• _Problem requirements_
Copy every line of text in the records below character for character, in the same order, and leave out the pictures.
** Opening Input for this task block **
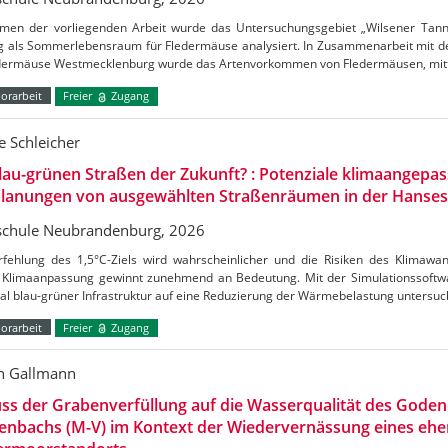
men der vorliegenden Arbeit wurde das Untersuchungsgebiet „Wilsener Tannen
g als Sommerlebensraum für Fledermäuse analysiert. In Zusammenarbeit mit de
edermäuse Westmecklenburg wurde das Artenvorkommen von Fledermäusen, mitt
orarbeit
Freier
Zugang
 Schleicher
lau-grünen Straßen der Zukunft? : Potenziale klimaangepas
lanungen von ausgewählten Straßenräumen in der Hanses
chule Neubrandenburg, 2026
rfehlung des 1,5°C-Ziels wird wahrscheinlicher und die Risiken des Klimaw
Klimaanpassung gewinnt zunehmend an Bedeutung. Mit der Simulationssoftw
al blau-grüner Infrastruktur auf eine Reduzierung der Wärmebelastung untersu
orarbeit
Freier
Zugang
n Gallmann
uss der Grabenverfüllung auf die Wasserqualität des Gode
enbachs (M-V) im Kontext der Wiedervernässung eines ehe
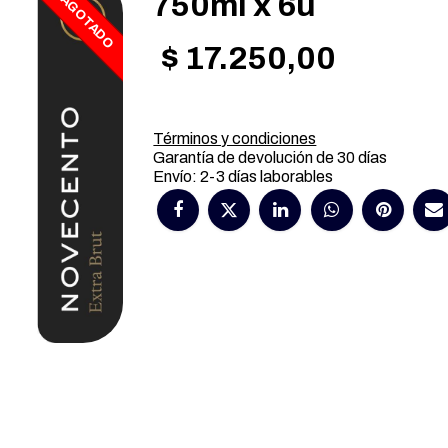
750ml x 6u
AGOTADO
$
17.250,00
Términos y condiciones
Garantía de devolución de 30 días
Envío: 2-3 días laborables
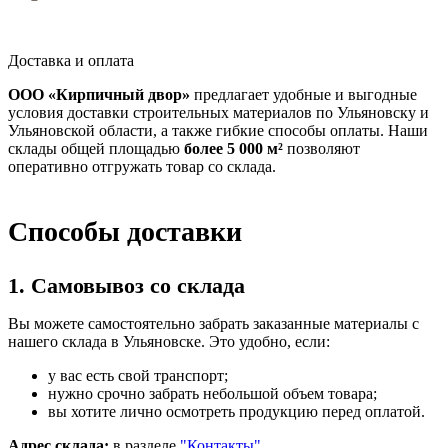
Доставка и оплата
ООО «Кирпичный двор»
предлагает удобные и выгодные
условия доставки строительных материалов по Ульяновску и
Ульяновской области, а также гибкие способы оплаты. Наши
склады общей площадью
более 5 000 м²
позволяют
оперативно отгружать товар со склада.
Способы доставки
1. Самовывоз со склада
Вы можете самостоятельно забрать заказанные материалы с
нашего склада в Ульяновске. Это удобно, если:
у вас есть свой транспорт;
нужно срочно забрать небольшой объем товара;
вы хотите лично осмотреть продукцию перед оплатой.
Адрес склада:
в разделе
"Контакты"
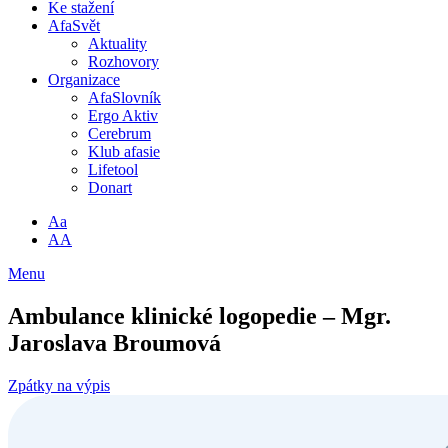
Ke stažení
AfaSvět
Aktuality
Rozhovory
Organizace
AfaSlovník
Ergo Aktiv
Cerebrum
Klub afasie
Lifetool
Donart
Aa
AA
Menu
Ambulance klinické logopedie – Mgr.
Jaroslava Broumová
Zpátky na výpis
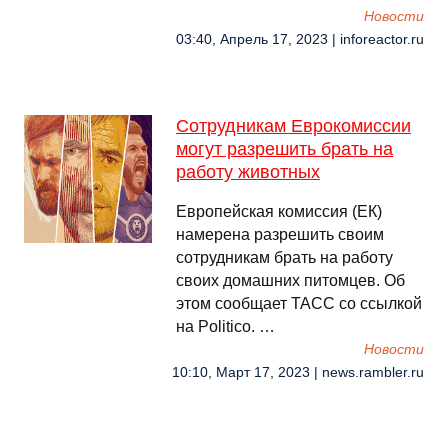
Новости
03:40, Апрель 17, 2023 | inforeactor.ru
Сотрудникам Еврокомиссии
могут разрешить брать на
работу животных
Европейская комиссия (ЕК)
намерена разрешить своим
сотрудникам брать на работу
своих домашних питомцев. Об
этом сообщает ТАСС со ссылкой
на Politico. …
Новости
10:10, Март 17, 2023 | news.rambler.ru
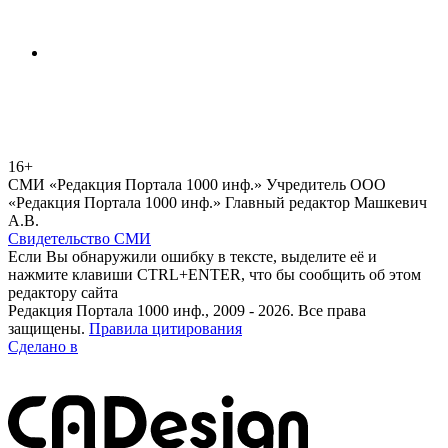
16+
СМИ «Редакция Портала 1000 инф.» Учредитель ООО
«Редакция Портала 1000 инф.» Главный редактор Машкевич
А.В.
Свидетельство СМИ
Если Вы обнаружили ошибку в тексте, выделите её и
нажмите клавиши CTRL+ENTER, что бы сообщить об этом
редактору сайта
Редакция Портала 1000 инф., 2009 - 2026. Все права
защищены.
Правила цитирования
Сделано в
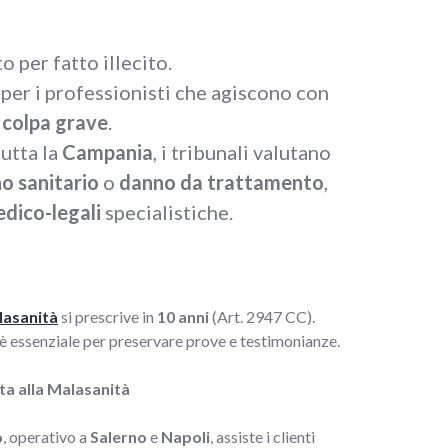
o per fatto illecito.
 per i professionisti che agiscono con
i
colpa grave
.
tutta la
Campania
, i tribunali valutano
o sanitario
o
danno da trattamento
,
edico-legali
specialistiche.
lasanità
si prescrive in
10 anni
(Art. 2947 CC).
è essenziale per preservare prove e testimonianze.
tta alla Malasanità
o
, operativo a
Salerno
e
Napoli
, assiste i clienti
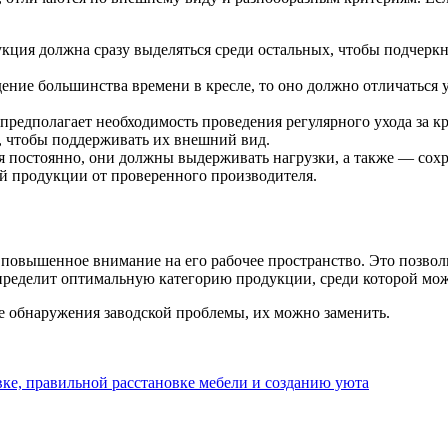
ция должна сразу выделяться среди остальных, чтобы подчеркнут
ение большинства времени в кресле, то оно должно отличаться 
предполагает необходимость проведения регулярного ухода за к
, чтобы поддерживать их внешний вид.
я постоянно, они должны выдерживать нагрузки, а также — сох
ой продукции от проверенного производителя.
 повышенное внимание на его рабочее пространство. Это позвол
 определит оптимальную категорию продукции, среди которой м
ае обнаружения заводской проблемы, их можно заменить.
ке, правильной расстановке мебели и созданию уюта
** Closing Input for this task block **
• _Task response_
men der vorliegenden Arbeit wurde das Untersuchungsgebiet „Wilsener Tannen
g als Sommerlebensraum für Fledermäuse analysiert. In Zusammenarbeit mit de
edermäuse Westmecklenburg wurde das Artenvorkommen von Fledermäusen, mitt
orarbeit
Freier
Zugang
 Schleicher
lau-grünen Straßen der Zukunft? : Potenziale klimaangepas
lanungen von ausgewählten Straßenräumen in der Hanses
chule Neubrandenburg, 2026
rfehlung des 1,5°C-Ziels wird wahrscheinlicher und die Risiken des Klimaw
Klimaanpassung gewinnt zunehmend an Bedeutung. Mit der Simulationssoftw
al blau-grüner Infrastruktur auf eine Reduzierung der Wärmebelastung untersu
orarbeit
Freier
Zugang
n Gallmann
uss der Grabenverfüllung auf die Wasserqualität des Gode
enbachs (M-V) im Kontext der Wiedervernässung eines ehe
750ml x 6u
AGOTADO
$
17.250,00
Términos y condiciones
Garantía de devolución de 30 días
Envío: 2-3 días laborables
Доставка и оплата
ООО «Кирпичный двор»
предлагает удобные и выгодные
условия доставки строительных материалов по Ульяновску и
Ульяновской области, а также гибкие способы оплаты. Наши
склады общей площадью
более 5 000 м²
позволяют
оперативно отгружать товар со склада.
Способы доставки
1. Самовывоз со склада
Вы можете самостоятельно забрать заказанные материалы с
нашего склада в Ульяновске. Это удобно, если:
у вас есть свой транспорт;
нужно срочно забрать небольшой объем товара;
вы хотите лично осмотреть продукцию перед оплатой.
Адрес склада:
в разделе
"Контакты"
Ke stažení
AfaSvět
Aktuality
Rozhovory
Organizace
AfaSlovník
Ergo Aktiv
Cerebrum
Klub afasie
Lifetool
Donart
Aa
AA
Menu
Ambulance klinické logopedie – Mgr.
Jaroslava Broumová
Zpátky na výpis
Новости
03:40, Апрель 17, 2023 | inforeactor.ru
Сотрудникам Еврокомиссии
могут разрешить брать на
работу животных
Европейская комиссия (ЕК)
намерена разрешить своим
сотрудникам брать на работу
своих домашних питомцев. Об
этом сообщает ТАСС со ссылкой
на Politico. …
Новости
10:10, Март 17, 2023 | news.rambler.ru
16+
СМИ «Редакция Портала 1000 инф.» Учредитель ООО
«Редакция Портала 1000 инф.» Главный редактор Машкевич
А.В.
Свидетельство СМИ
Если Вы обнаружили ошибку в тексте, выделите её и
нажмите клавиши CTRL+ENTER, что бы сообщить об этом
редактору сайта
Редакция Портала 1000 инф., 2009 - 2026. Все права
защищены.
Правила цитирования
Сделано в
o per fatto illecito.
 per i professionisti che agiscono con
i
colpa grave
.
tutta la
Campania
, i tribunali valutano
o sanitario
o
danno da trattamento
,
edico-legali
specialistiche.
lasanità
si prescrive in
10 anni
(Art. 2947 CC).
è essenziale per preservare prove e testimonianze.
tta alla Malasanità
o
, operativo a
Salerno
e
Napoli
, assiste i clienti
ция должна сразу выделяться среди остальных, чтобы подчеркнут
ение большинства времени в кресле, то оно должно отличаться 
предполагает необходимость проведения регулярного ухода за к
, чтобы поддерживать их внешний вид.
я постоянно, они должны выдерживать нагрузки, а также — сох
ой продукции от проверенного производителя.
 повышенное внимание на его рабочее пространство. Это позвол
 определит оптимальную категорию продукции, среди которой м
ае обнаружения заводской проблемы, их можно заменить.
ке, правильной расстановке мебели и созданию уюта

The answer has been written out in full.